Among the lines of the material below, count those with the string "vous". Give the number alone.

---+---

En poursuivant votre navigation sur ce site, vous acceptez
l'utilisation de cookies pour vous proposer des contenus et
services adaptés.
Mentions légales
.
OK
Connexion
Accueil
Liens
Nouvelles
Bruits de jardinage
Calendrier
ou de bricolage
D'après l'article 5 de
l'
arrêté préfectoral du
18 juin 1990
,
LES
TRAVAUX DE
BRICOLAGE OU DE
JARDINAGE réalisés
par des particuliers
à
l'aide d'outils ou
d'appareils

---+---

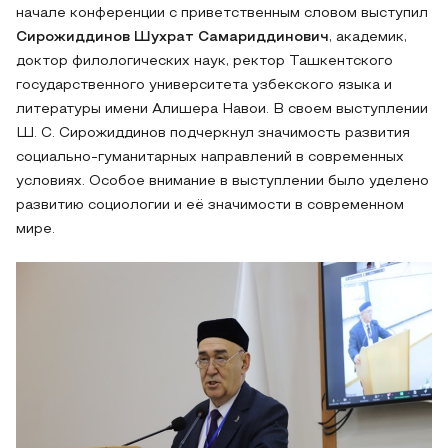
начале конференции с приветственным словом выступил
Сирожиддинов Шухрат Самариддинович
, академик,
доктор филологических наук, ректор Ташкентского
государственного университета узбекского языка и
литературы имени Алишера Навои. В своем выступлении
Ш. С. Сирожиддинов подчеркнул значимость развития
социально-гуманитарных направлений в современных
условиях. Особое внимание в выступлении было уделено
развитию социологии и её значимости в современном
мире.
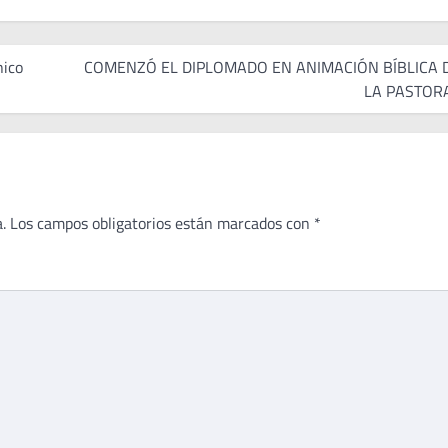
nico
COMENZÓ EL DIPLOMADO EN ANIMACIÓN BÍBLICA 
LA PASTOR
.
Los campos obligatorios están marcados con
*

---+---

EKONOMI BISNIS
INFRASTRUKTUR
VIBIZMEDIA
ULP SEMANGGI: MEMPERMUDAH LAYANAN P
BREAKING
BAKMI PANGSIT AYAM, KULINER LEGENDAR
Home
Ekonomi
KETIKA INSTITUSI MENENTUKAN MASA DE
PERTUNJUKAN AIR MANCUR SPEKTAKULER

---+---

| Answer section |
2